▶ [GIVEN RECORDS]
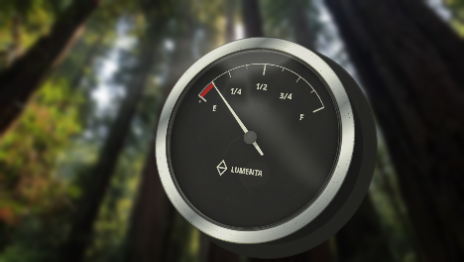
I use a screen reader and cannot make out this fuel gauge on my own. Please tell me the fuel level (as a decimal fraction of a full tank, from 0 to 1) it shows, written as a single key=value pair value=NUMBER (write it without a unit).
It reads value=0.125
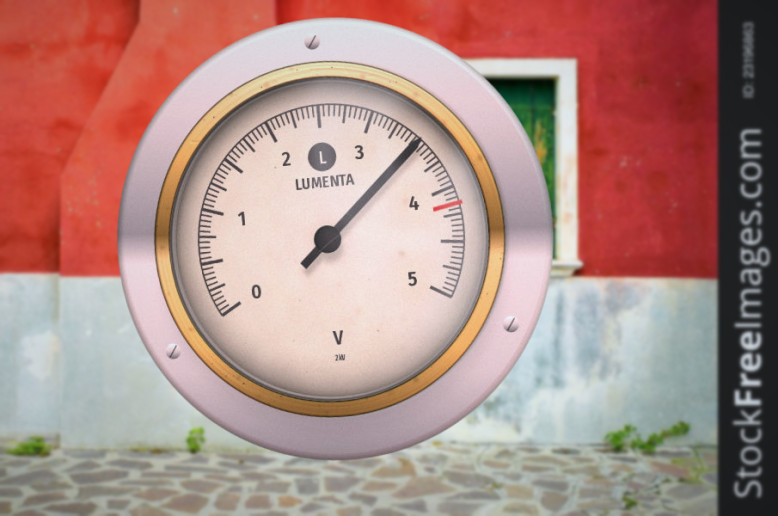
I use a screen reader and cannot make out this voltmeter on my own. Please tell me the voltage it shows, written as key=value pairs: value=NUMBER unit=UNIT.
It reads value=3.5 unit=V
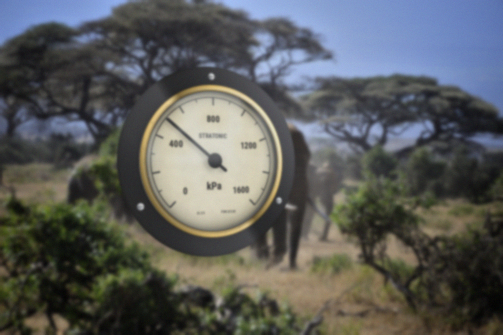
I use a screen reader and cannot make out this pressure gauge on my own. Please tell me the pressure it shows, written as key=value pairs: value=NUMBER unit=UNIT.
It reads value=500 unit=kPa
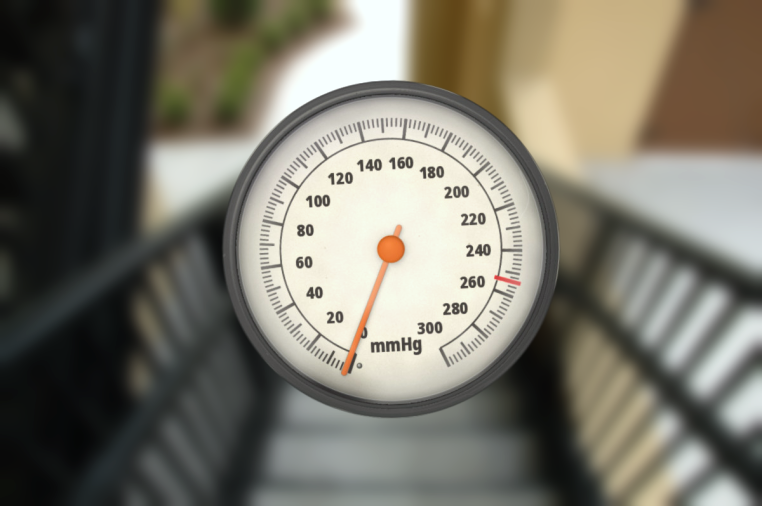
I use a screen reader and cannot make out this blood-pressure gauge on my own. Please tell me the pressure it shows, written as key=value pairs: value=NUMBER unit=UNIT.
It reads value=2 unit=mmHg
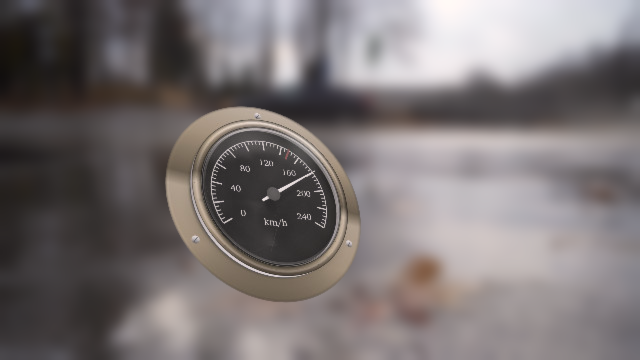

▶ [THE PROBLEM]
Copy each of the entries above word for word, leaving out the pictures.

▶ [SOLUTION FOR THIS EXERCISE]
I use a screen reader and cannot make out this fuel gauge on my own. Please tell me the fuel level (as a decimal fraction of a full tank, from 0 to 1) it shows, written as a single key=value pair value=NUMBER (write it without a unit).
It reads value=0.125
I use a screen reader and cannot make out this voltmeter on my own. Please tell me the voltage it shows, written as key=value pairs: value=NUMBER unit=UNIT.
It reads value=3.5 unit=V
I use a screen reader and cannot make out this pressure gauge on my own. Please tell me the pressure it shows, written as key=value pairs: value=NUMBER unit=UNIT.
It reads value=500 unit=kPa
I use a screen reader and cannot make out this blood-pressure gauge on my own. Please tell me the pressure it shows, written as key=value pairs: value=NUMBER unit=UNIT.
It reads value=2 unit=mmHg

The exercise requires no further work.